**PAGE EXCERPT:**
%%

Legislative Procedures for Adjusting the Public Debt Limit

Under current legislative procedures, the House and Senate may originate and consider legislation adjusting the debt limit in several different ways. They may consider such legislation under regular legislative procedures, either as freestanding legislation or as a part of a measure dealing with other topics. Alternatively, they may change the debt limit as part of the budget reconciliation process provided for under the Congressional Budget Act of 1974.4 In addition, Congress has twice established special procedures for congressional disapproval of adjustments to the debt limit authorized by certain statutes. Finally, the House has originated debt limit legislation under its former House Rule XXVIII (the so-called Gephardt rule); the House repealed the rule at the beginning of the 112th Congress (2011-2012).

Although the Constitution requires that revenue measures originate in the House, this requirement is not considered to apply to debt limit measures.5 Over the years, however, most debt limit legislation has originated in the House.6 The House Ways and Means Committee and the Senate Finance Committee exercise jurisdiction over debt limit legislation.

%%

**DATA PROVIDED:**
%%

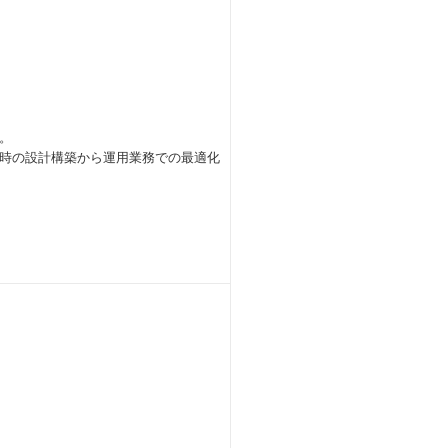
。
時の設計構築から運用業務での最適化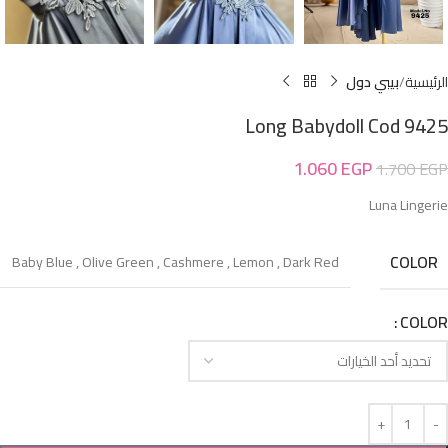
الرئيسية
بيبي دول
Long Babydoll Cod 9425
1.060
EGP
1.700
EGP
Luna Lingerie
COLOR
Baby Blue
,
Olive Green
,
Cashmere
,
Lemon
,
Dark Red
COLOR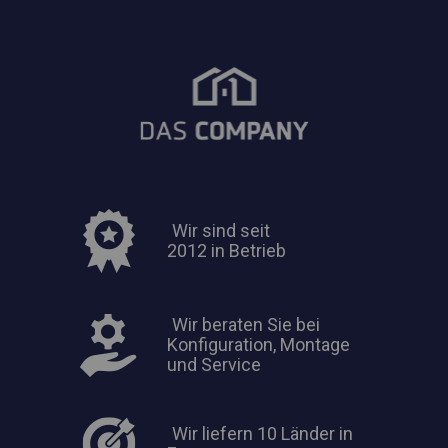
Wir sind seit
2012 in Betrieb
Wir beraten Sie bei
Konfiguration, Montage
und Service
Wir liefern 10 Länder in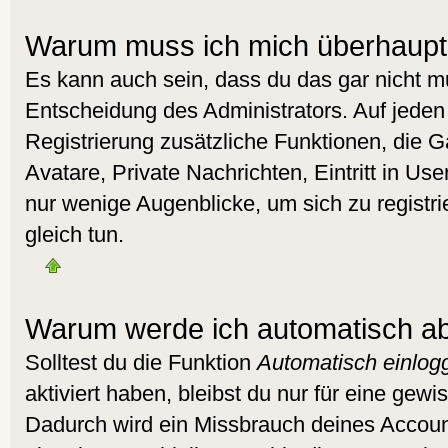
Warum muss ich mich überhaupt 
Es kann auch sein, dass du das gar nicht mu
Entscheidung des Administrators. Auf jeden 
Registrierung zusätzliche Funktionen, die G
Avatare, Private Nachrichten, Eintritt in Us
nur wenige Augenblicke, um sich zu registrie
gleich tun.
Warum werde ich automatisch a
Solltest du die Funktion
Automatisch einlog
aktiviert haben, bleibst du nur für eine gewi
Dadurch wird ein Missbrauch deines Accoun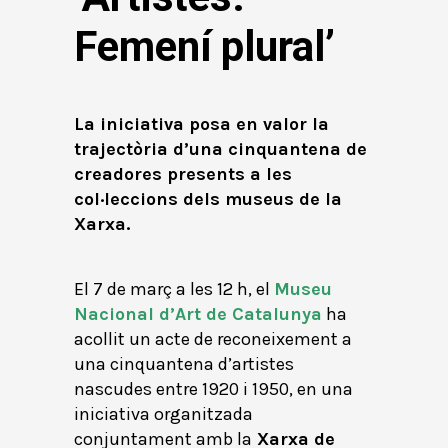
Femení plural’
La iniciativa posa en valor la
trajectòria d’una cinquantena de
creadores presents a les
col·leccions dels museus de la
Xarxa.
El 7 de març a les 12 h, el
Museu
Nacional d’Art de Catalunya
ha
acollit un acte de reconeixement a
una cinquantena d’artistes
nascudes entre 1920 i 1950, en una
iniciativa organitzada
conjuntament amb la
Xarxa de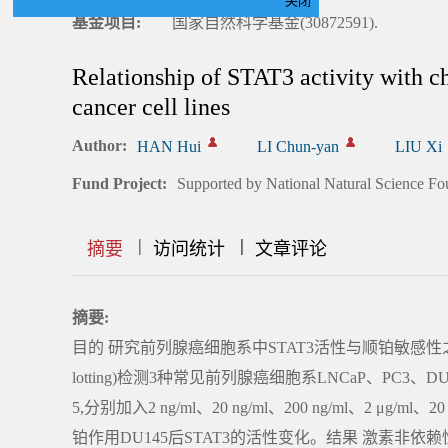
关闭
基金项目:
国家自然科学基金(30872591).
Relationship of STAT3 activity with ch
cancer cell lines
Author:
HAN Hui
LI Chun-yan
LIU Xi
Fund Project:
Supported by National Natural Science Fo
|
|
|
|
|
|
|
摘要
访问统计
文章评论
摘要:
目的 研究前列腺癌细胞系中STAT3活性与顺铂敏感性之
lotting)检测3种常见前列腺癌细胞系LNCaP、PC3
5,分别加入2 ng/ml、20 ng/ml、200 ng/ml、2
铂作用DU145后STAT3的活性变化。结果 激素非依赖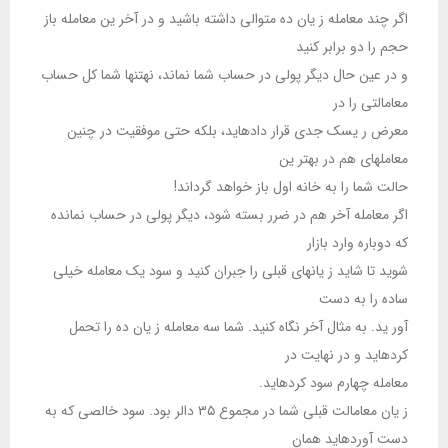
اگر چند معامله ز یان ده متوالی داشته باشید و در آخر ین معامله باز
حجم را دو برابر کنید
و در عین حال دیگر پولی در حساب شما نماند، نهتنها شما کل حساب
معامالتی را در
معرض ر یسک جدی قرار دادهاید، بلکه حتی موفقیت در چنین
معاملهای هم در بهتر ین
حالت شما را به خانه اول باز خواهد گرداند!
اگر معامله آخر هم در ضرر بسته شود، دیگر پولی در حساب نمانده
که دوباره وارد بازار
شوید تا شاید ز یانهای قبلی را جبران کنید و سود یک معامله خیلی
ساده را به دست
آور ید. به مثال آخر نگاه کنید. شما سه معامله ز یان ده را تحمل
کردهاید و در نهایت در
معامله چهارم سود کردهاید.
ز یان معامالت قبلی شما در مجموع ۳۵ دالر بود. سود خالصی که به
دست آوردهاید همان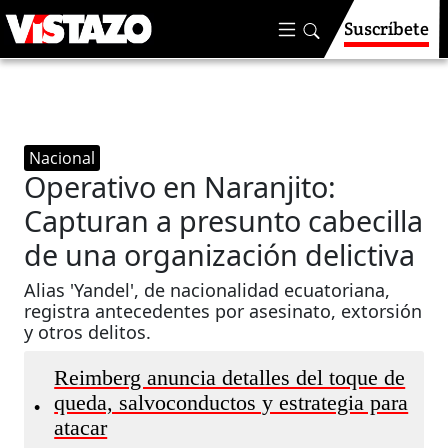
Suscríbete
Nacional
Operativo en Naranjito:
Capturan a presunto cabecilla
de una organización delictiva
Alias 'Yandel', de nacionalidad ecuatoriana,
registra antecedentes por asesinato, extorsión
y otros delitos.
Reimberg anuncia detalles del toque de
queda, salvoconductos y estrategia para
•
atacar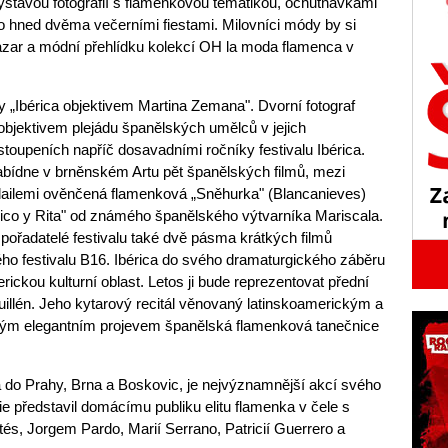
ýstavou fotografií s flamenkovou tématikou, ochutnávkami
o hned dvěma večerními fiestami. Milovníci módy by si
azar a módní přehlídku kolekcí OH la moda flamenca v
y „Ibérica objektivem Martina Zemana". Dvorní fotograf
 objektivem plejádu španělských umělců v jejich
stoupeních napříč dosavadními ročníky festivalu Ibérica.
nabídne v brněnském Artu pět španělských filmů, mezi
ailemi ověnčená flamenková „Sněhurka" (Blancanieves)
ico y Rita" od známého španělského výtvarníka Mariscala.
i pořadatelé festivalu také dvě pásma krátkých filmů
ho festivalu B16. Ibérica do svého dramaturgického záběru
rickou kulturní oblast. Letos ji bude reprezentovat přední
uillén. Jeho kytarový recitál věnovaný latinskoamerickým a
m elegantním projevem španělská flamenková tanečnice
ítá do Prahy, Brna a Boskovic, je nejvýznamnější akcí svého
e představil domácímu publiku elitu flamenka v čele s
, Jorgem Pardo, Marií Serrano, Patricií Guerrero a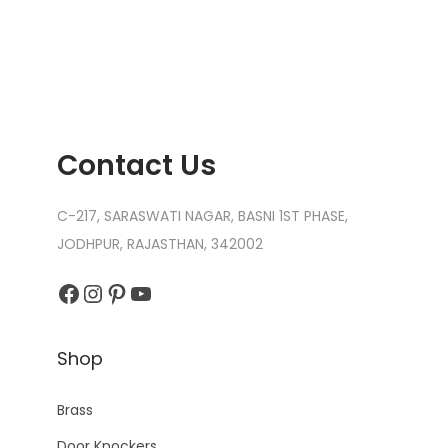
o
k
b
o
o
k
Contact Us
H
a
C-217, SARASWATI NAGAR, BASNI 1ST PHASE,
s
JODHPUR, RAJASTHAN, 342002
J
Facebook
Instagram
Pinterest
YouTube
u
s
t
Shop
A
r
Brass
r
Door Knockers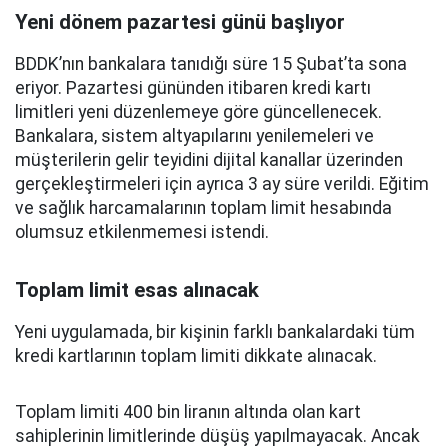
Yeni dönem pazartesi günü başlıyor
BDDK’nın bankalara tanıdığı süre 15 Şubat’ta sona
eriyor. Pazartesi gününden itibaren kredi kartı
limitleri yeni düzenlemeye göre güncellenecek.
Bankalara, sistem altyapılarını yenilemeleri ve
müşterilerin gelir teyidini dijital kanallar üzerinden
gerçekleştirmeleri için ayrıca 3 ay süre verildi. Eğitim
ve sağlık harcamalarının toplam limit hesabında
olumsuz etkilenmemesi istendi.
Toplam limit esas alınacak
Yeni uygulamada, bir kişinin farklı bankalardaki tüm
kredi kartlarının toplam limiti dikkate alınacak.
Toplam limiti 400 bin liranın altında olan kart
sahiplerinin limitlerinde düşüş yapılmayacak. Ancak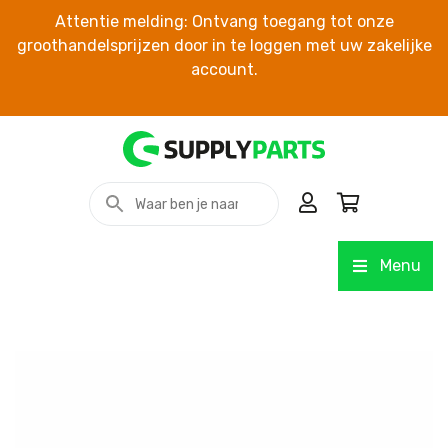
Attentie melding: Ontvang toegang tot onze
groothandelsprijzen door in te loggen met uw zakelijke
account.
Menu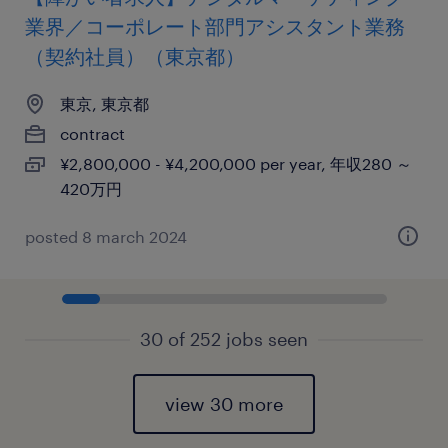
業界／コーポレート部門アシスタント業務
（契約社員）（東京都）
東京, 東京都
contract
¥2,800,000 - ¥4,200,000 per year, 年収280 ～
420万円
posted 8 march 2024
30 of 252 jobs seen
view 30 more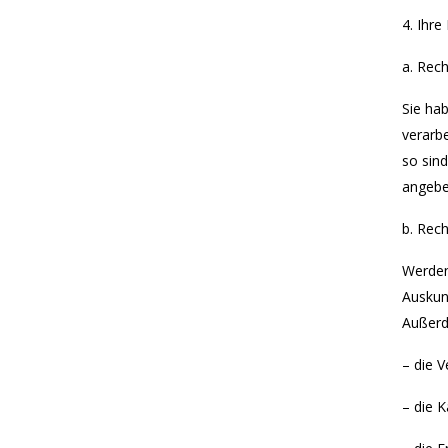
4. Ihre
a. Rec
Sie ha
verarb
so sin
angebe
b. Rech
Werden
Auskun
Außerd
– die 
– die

%%

In the excerpt on debt limit procedures, which two committees exercise jurisdiction over debt limit legislation?

The House Ways and Means Committee and the Senate Finance Committee.